PDF, as the name Portable Document Format implies, was developed by Adobe Systems as a means for digital file exchange. The main idea behind the file format is to enable all computer users to be able to open, review, and print the documents saved in it. This means that users who work on computers that don’t have the software with which the files were originally created can still see the document as it was originally designed and laid out, including all its fonts and graphics.

The key to this digital file interchange is the nifty little software program known as Acrobat (although Adobe originally named it Carousel when it first appeared in 1993). A free form of this software, known as the Adobe Reader, is available from Adobe Systems for all the major personal computing devices and most versions of all the operating systems known to humankind. As of this writing, these forms include:

  • Microsoft Windows machines with the following versions: Windows 3.1, Windows 95 (OSR 2.0), Windows 98 SE, Windows Millennium Edition, Windows NT 4.0 (with Service Pack 5), Windows 2000, or Windows XP
  • Macintosh computers with version 7.5.3, 8.1-8.6, 9.1-9.2, or OS X of the Macintosh operating system
  • Palm handhelds with OS 3.0 or later
  • Pocket PC computers with Windows CE or Windows 2002
  • IBM AIX workstations with IBM AIX 4.2.1
  • HP 9000 Series workstations (model 700 or higher) with HP-UX 9.0.3
  • SGI workstations with Silicon Graphics IRIX 5.3
  • DEC workstations with DEC OSF/1, version 4
  • Sun Solaris SPARCStations with Sun OpenWindows 3.0 or later, Motif 1.2.3 or later, OpenLook 3.0, or CDE 1.0 or later
  • Computers running versions of Linux including Red Hat Linux 5.1 or Slackware Linux 2.0

Acrobat 6 and Adobe Reader are both major upgrades to the Acrobat software family. Consequently, backward-compatibility with older operating systems is limited. In order to run Acrobat 6 on Windows you must use one of the following operating systems: Microsoft Windows 98 Second Edition, Windows NT Workstation 4.0 with Service Pack 6, Windows 2000 Professional with Service Pack 2, Windows XP Professional or Home Edition, or Windows XP Tablet PC Edition. Macintosh users must use OS X versions 10.2.2-10.2.6.

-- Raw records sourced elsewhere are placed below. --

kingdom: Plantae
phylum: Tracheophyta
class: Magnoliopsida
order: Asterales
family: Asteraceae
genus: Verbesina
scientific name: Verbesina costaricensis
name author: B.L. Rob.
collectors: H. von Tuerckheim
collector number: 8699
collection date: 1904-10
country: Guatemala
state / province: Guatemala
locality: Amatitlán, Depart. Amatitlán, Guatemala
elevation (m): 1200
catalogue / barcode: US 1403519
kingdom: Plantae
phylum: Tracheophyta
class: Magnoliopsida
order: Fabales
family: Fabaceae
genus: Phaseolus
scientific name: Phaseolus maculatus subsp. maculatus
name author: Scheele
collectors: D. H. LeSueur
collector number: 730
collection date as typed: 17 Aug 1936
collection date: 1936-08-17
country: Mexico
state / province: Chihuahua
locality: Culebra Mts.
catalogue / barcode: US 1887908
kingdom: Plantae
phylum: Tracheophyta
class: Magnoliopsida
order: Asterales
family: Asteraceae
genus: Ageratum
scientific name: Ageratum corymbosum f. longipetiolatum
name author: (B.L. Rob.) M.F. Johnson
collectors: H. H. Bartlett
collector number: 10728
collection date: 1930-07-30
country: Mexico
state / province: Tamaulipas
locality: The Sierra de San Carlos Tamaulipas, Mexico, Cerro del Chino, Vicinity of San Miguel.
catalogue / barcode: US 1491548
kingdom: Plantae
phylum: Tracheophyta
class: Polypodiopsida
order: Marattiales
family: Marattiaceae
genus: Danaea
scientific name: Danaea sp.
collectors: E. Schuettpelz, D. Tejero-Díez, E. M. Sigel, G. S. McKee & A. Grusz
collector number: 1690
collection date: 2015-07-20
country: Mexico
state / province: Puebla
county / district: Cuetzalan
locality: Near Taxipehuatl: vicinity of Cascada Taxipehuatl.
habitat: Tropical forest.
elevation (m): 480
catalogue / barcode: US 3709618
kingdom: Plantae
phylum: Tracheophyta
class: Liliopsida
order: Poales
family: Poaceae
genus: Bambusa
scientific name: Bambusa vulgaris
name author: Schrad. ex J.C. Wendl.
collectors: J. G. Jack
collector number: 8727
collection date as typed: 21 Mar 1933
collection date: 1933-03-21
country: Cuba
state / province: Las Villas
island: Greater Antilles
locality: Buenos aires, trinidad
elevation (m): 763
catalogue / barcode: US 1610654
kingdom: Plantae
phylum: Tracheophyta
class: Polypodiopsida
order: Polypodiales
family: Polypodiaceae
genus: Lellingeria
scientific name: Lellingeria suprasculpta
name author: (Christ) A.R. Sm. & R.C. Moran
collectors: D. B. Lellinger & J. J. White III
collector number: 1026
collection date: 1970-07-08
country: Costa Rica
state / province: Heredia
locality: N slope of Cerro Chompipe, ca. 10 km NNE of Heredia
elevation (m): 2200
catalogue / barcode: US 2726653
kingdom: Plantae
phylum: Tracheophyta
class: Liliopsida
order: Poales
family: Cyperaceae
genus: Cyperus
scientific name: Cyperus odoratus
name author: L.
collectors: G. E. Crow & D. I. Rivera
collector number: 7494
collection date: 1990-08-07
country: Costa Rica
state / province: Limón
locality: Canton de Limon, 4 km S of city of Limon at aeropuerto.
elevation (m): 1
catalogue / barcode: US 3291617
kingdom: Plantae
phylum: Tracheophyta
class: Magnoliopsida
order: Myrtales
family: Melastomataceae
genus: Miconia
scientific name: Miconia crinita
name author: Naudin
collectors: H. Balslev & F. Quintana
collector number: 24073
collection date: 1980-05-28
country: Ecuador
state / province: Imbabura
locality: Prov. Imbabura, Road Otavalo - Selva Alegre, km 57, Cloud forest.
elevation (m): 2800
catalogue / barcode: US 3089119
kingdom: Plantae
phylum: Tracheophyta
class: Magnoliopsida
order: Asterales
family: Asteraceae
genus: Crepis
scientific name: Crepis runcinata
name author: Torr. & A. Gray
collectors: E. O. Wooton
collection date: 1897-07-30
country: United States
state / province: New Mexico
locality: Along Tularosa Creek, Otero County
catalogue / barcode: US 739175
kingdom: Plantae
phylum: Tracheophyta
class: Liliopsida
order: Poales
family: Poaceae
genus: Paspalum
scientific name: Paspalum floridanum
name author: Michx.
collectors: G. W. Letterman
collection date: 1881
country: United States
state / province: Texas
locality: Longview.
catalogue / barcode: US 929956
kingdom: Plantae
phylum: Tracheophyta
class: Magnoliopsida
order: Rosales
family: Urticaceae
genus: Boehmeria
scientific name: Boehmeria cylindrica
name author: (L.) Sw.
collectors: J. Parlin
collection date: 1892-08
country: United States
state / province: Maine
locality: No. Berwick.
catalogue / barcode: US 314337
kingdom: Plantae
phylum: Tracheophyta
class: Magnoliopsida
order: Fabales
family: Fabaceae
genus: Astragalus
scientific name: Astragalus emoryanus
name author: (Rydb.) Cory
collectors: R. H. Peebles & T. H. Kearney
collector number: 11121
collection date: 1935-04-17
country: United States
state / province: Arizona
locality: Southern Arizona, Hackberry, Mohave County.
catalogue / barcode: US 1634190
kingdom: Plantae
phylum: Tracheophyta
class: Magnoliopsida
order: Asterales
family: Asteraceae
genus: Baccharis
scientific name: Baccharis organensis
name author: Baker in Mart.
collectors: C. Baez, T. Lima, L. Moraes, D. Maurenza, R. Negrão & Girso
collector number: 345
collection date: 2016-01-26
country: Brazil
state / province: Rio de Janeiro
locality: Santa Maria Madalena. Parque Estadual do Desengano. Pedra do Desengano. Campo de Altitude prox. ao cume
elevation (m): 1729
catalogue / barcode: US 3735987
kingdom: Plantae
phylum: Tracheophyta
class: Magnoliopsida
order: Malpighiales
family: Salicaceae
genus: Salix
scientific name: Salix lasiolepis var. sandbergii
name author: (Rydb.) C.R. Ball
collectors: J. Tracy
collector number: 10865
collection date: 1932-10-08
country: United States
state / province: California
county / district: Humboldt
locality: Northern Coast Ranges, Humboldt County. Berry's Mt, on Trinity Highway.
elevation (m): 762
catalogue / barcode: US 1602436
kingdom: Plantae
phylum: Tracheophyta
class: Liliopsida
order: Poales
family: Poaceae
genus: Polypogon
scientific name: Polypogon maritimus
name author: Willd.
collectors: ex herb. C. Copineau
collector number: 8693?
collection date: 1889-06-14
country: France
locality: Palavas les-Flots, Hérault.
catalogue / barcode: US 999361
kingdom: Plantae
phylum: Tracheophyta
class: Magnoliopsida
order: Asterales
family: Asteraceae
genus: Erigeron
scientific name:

All you have to do to get the appropriate version of Adobe Reader for your current operating system is point your browser to the Adobe Systems Web site. In the Step 1 of 2 area of the Adobe Reader download page choose your language, your connection speed (dial-up or broadband), and your computer platform. After you choose your computer platform, the Step 2 of 2 area appears. Note that the selections you make in Step 1 determine the version of Adobe Reader best suited for your computer system. If your current system is compatible with Adobe Reader you are offered two choices: either the Basic or Full versions if you chose dial-up as your connection speed, or Full if you chose broadband. The Basic version is 8.7MB and can typically take up to 30 minutes or more to download with a 56K modem. The Full version of Adobe Reader has enhanced features that are described in the Step 2 of 2 dialog box and weighs in at a hefty 15.3MB — not a big deal if you have broadband Internet access but worth the consideration if you use a modem to connect to the Web. After choosing your desired version of Adobe Reader, click the Download button. After downloading the Adobe Reader to the desktop of your computer platform, double-click the icon representing the compressed version of the program to unpack and install it on your computer.

After you install the Adobe Reader on your computer, you can then open, review, and print any PDF file that you get, regardless of what application programs were used in generating its text and graphics, and regardless of the computer platform on which these programs ran.

Adobe Reader comes in two versions with very different feature sets that you can compare during the process of downloading the program. Adobe also created not two, but three different versions of Acrobat 6: Professional, Standard, and Elements. In order to compare the different features of these products, Adobe provides an Acrobat family features matrix page on its Web site. Go to the Adobe’s Web site to view this important information.